=== Section Start ===
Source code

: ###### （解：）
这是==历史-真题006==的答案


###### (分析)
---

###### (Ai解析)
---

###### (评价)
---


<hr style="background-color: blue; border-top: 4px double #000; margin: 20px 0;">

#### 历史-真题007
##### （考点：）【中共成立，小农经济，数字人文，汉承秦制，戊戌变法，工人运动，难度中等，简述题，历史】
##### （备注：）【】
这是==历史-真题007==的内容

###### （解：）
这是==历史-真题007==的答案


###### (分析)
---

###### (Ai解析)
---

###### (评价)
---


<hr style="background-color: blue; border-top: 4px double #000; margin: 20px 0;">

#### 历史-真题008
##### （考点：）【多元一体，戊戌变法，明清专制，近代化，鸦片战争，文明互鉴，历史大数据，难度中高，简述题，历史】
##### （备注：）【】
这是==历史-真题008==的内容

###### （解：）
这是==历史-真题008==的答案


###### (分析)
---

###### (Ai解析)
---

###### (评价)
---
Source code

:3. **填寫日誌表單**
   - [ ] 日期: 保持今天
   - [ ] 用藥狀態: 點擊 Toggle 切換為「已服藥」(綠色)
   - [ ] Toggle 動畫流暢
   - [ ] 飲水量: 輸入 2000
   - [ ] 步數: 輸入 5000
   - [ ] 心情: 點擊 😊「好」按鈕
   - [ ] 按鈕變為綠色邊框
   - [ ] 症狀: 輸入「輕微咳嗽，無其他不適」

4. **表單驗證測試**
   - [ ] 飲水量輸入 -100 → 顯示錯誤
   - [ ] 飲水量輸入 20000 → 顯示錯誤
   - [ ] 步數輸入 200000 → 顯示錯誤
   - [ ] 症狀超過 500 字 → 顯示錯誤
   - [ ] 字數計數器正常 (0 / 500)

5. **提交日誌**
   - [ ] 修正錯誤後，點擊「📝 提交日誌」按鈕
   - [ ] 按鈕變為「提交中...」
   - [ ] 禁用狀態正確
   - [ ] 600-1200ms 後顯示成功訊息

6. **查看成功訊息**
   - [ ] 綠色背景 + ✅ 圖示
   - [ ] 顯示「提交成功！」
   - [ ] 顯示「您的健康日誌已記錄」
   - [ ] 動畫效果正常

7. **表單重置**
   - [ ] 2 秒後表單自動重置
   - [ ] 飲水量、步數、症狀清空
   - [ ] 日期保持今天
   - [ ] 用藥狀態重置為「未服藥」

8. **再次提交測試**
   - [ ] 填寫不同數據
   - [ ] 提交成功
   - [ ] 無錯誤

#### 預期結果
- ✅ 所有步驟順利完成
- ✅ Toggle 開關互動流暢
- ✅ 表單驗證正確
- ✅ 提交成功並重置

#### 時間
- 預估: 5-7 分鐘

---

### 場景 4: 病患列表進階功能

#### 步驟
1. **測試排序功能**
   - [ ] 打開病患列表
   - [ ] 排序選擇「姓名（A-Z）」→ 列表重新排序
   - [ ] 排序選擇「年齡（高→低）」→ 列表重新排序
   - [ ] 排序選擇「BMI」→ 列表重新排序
=== Section End ===
* **What to produce**:
From the first line to the last, reproduce the data above exactly.

* **Solved problem**:
Source code

: ###### （解：）
这是==历史-真题006==的答案


###### (分析)
---

###### (Ai解析)
---

###### (评价)
---


<hr style="background-color: blue; border-top: 4px double #000; margin: 20px 0;">

#### 历史-真题007
##### （考点：）【中共成立，小农经济，数字人文，汉承秦制，戊戌变法，工人运动，难度中等，简述题，历史】
##### （备注：）【】
这是==历史-真题007==的内容

###### （解：）
这是==历史-真题007==的答案


###### (分析)
---

###### (Ai解析)
---

###### (评价)
---


<hr style="background-color: blue; border-top: 4px double #000; margin: 20px 0;">

#### 历史-真题008
##### （考点：）【多元一体，戊戌变法，明清专制，近代化，鸦片战争，文明互鉴，历史大数据，难度中高，简述题，历史】
##### （备注：）【】
这是==历史-真题008==的内容

###### （解：）
这是==历史-真题008==的答案


###### (分析)
---

###### (Ai解析)
---

###### (评价)
---
Source code

:3. **填寫日誌表單**
   - [ ] 日期: 保持今天
   - [ ] 用藥狀態: 點擊 Toggle 切換為「已服藥」(綠色)
   - [ ] Toggle 動畫流暢
   - [ ] 飲水量: 輸入 2000
   - [ ] 步數: 輸入 5000
   - [ ] 心情: 點擊 😊「好」按鈕
   - [ ] 按鈕變為綠色邊框
   - [ ] 症狀: 輸入「輕微咳嗽，無其他不適」

4. **表單驗證測試**
   - [ ] 飲水量輸入 -100 → 顯示錯誤
   - [ ] 飲水量輸入 20000 → 顯示錯誤
   - [ ] 步數輸入 200000 → 顯示錯誤
   - [ ] 症狀超過 500 字 → 顯示錯誤
   - [ ] 字數計數器正常 (0 / 500)

5. **提交日誌**
   - [ ] 修正錯誤後，點擊「📝 提交日誌」按鈕
   - [ ] 按鈕變為「提交中...」
   - [ ] 禁用狀態正確
   - [ ] 600-1200ms 後顯示成功訊息

6. **查看成功訊息**
   - [ ] 綠色背景 + ✅ 圖示
   - [ ] 顯示「提交成功！」
   - [ ] 顯示「您的健康日誌已記錄」
   - [ ] 動畫效果正常

7. **表單重置**
   - [ ] 2 秒後表單自動重置
   - [ ] 飲水量、步數、症狀清空
   - [ ] 日期保持今天
   - [ ] 用藥狀態重置為「未服藥」

8. **再次提交測試**
   - [ ] 填寫不同數據
   - [ ] 提交成功
   - [ ] 無錯誤

#### 預期結果
- ✅ 所有步驟順利完成
- ✅ Toggle 開關互動流暢
- ✅ 表單驗證正確
- ✅ 提交成功並重置

#### 時間
- 預估: 5-7 分鐘

---

### 場景 4: 病患列表進階功能

#### 步驟
1. **測試排序功能**
   - [ ] 打開病患列表
   - [ ] 排序選擇「姓名（A-Z）」→ 列表重新排序
   - [ ] 排序選擇「年齡（高→低）」→ 列表重新排序
   - [ ] 排序選擇「BMI」→ 列表重新排序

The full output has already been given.